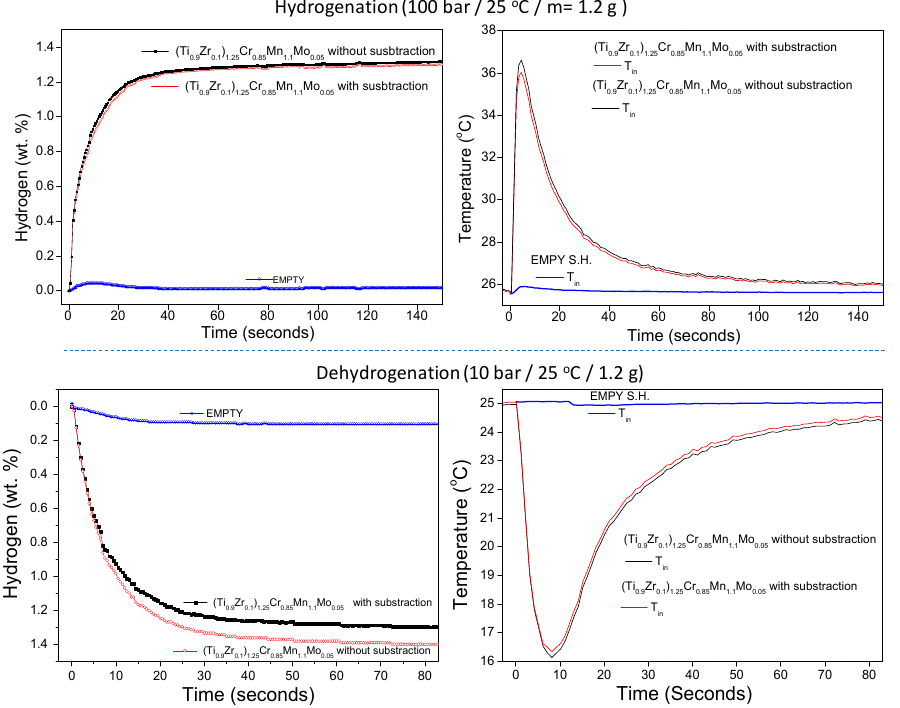
Figure A1. Hydrogenation and dehydrogenation and their temperature profiles curves before and after blank subtraction. Table A2. Cycling conditions for Figure 7. N ◦ of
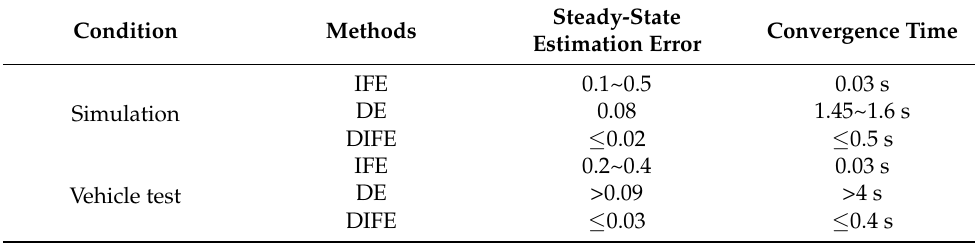
Table 5. Specific Test results of DIFE.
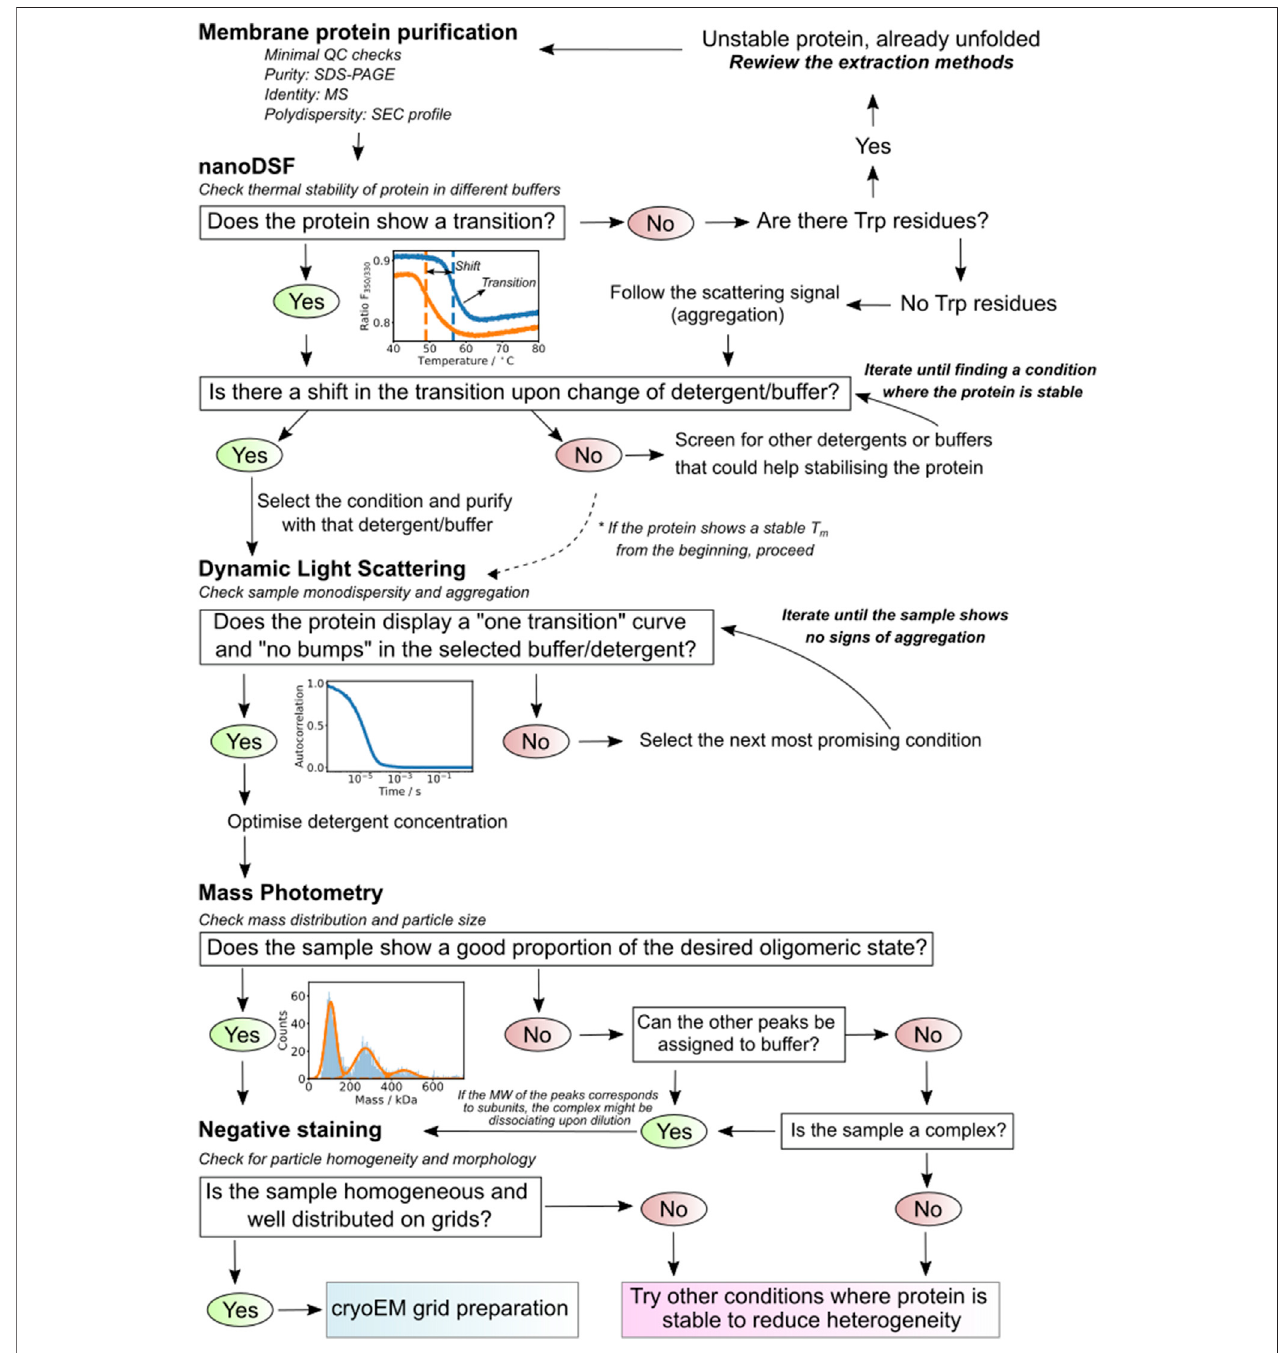
FIGURE 9 | Summary diagram. The scheme presents a de fi ned decision-making strategy based on the results of each of the used techniques. It guides the researcher on how to proceed depending on the results of the steps previously applied.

Exercise goal :: Search the data above and return each line in which "Table" occurs.

Solved exercise ::
Figure A1. Hydrogenation and dehydrogenation and their temperature profiles curves before and after blank subtraction. Table A2. Cycling conditions for Figure 7. N ◦ of
Table 5. Specific Test results of DIFE.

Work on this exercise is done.